*WORK TASK*: Rewrite the lines of the collected data below, changing "Neugierförderung" to "Förderung der Neugier" everywhere and keeping everything else as it is. Leave out the pictures.

[Collected data]
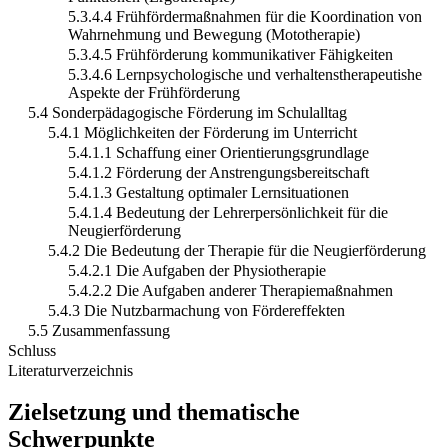
5.3.4.4 Frühfördermaßnahmen für die Koordination von
Wahrnehmung und Bewegung (Mototherapie)
5.3.4.5 Frühförderung kommunikativer Fähigkeiten
5.3.4.6 Lernpsychologische und verhaltenstherapeutishe
Aspekte der Frühförderung
5.4 Sonderpädagogische Förderung im Schulalltag
5.4.1 Möglichkeiten der Förderung im Unterricht
5.4.1.1 Schaffung einer Orientierungsgrundlage
5.4.1.2 Förderung der Anstrengungsbereitschaft
5.4.1.3 Gestaltung optimaler Lernsituationen
5.4.1.4 Bedeutung der Lehrerpersönlichkeit für die
Neugierförderung
5.4.2 Die Bedeutung der Therapie für die Neugierförderung
5.4.2.1 Die Aufgaben der Physiotherapie
5.4.2.2 Die Aufgaben anderer Therapiemaßnahmen
5.4.3 Die Nutzbarmachung von Fördereffekten
5.5 Zusammenfassung
Schluss
Literaturverzeichnis
Zielsetzung und thematische
Schwerpunkte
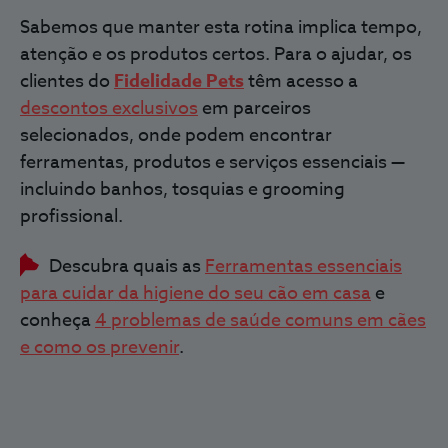
Sabemos que manter esta rotina implica tempo,
atenção e os produtos certos. Para o ajudar, os
clientes do
Fidelidade Pets
têm acesso a
descontos exclusivos
em parceiros
selecionados, onde podem encontrar
ferramentas, produtos e serviços essenciais —
incluindo banhos, tosquias e grooming
profissional.
Descubra quais as
Ferramentas essenciais
para cuidar da higiene do seu cão em casa
e
conheça
4 problemas de saúde comuns em cães
e como os prevenir
.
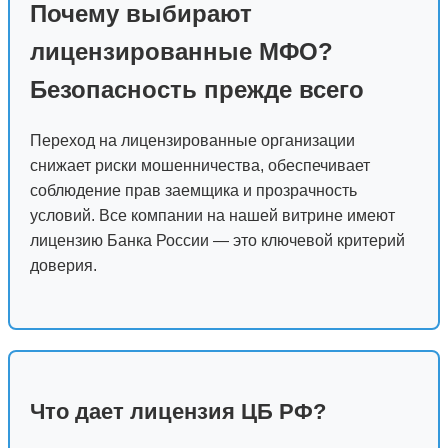
Почему выбирают
лицензированные МФО?
Безопасность прежде всего
Переход на лицензированные организации
снижает риски мошенничества, обеспечивает
соблюдение прав заемщика и прозрачность
условий. Все компании на нашей витрине имеют
лицензию Банка России — это ключевой критерий
доверия.
Что дает лицензия ЦБ РФ?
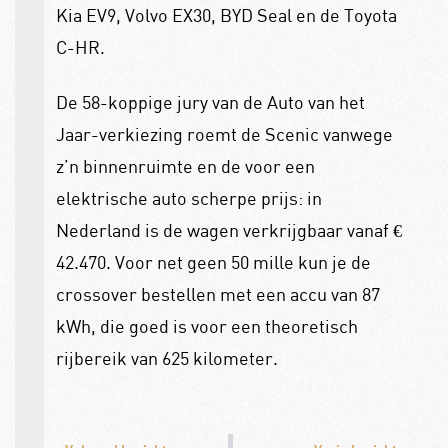
Kia EV9, Volvo EX30, BYD Seal en de Toyota
C-HR.
De 58-koppige jury van de Auto van het
Jaar-verkiezing roemt de Scenic vanwege
z’n binnenruimte en de voor een
elektrische auto scherpe prijs: in
Nederland is de wagen verkrijgbaar vanaf €
42.470. Voor net geen 50 mille kun je de
crossover bestellen met een accu van 87
kWh, die goed is voor een theoretisch
rijbereik van 625 kilometer.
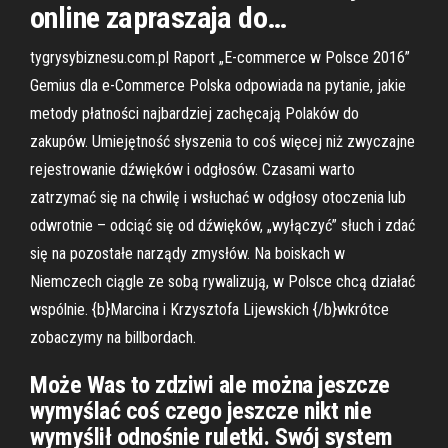
online zapraszaja do…
tygrysybiznesu.com.pl Raport „E-commerce w Polsce 2016”
Gemius dla e-Commerce Polska odpowiada na pytanie, jakie
metody płatności najbardziej zachęcają Polaków do
zakupów. Umiejętność słyszenia to coś więcej niż zwyczajne
rejestrowanie dźwięków i odgłosów. Czasami warto
zatrzymać się na chwilę i wsłuchać w odgłosy otoczenia lub
odwrotnie – odciąć się od dźwięków, „wyłączyć” słuch i zdać
się na pozostałe narządy zmysłów. Na boiskach w
Niemczech ciągle ze sobą rywalizują, w Polsce chcą działać
wspólnie. {b}Marcina i Krzysztofa Lijewskich {/b}wkrótce
zobaczymy na billbordach.
Może Was to zdziwi ale można jeszcze
wymyślać coś czego jeszcze nikt nie
wymyślił odnośnie ruletki. Swój system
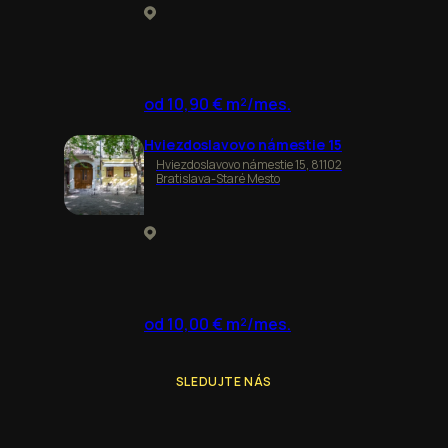
od 10,90 € m²/mes.
Hviezdoslavovo námestie 15
Hviezdoslavovo námestie 15, 81102
Bratislava-Staré Mesto
od 10,00 € m²/mes.
SLEDUJTE NÁS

*WRITTEN ANSWER*:
5.3.4.4 Frühfördermaßnahmen für die Koordination von
Wahrnehmung und Bewegung (Mototherapie)
5.3.4.5 Frühförderung kommunikativer Fähigkeiten
5.3.4.6 Lernpsychologische und verhaltenstherapeutishe
Aspekte der Frühförderung
5.4 Sonderpädagogische Förderung im Schulalltag
5.4.1 Möglichkeiten der Förderung im Unterricht
5.4.1.1 Schaffung einer Orientierungsgrundlage
5.4.1.2 Förderung der Anstrengungsbereitschaft
5.4.1.3 Gestaltung optimaler Lernsituationen
5.4.1.4 Bedeutung der Lehrerpersönlichkeit für die
Förderung der Neugier
5.4.2 Die Bedeutung der Therapie für die Förderung der Neugier
5.4.2.1 Die Aufgaben der Physiotherapie
5.4.2.2 Die Aufgaben anderer Therapiemaßnahmen
5.4.3 Die Nutzbarmachung von Fördereffekten
5.5 Zusammenfassung
Schluss
Literaturverzeichnis
Zielsetzung und thematische
Schwerpunkte
Sabemos que manter esta rotina implica tempo,
atenção e os produtos certos. Para o ajudar, os
clientes do
Fidelidade Pets
têm acesso a
descontos exclusivos
em parceiros
selecionados, onde podem encontrar
ferramentas, produtos e serviços essenciais —
incluindo banhos, tosquias e grooming
profissional.
Descubra quais as
Ferramentas essenciais
para cuidar da higiene do seu cão em casa
e
conheça
4 problemas de saúde comuns em cães
e como os prevenir
.
Почему выбирают
лицензированные МФО?
Безопасность прежде всего
Переход на лицензированные организации
снижает риски мошенничества, обеспечивает
соблюдение прав заемщика и прозрачность
условий. Все компании на нашей витрине имеют
лицензию Банка России — это ключевой критерий
доверия.
Что дает лицензия ЦБ РФ?
Kia EV9, Volvo EX30, BYD Seal en de Toyota
C-HR.
De 58-koppige jury van de Auto van het
Jaar-verkiezing roemt de Scenic vanwege
z’n binnenruimte en de voor een
elektrische auto scherpe prijs: in
Nederland is de wagen verkrijgbaar vanaf €
42.470. Voor net geen 50 mille kun je de
crossover bestellen met een accu van 87
kWh, die goed is voor een theoretisch
rijbereik van 625 kilometer.
online zapraszaja do…
tygrysybiznesu.com.pl Raport „E-commerce w Polsce 2016”
Gemius dla e-Commerce Polska odpowiada na pytanie, jakie
metody płatności najbardziej zachęcają Polaków do
zakupów. Umiejętność słyszenia to coś więcej niż zwyczajne
rejestrowanie dźwięków i odgłosów. Czasami warto
zatrzymać się na chwilę i wsłuchać w odgłosy otoczenia lub
odwrotnie – odciąć się od dźwięków, „wyłączyć” słuch i zdać
się na pozostałe narządy zmysłów. Na boiskach w
Niemczech ciągle ze sobą rywalizują, w Polsce chcą działać
wspólnie. {b}Marcina i Krzysztofa Lijewskich {/b}wkrótce
zobaczymy na billbordach.
Może Was to zdziwi ale można jeszcze
wymyślać coś czego jeszcze nikt nie
wymyślił odnośnie ruletki. Swój system
od 10,90 € m²/mes.
Hviezdoslavovo námestie 15
Hviezdoslavovo námestie 15, 81102
Bratislava-Staré Mesto
od 10,00 € m²/mes.
SLEDUJTE NÁS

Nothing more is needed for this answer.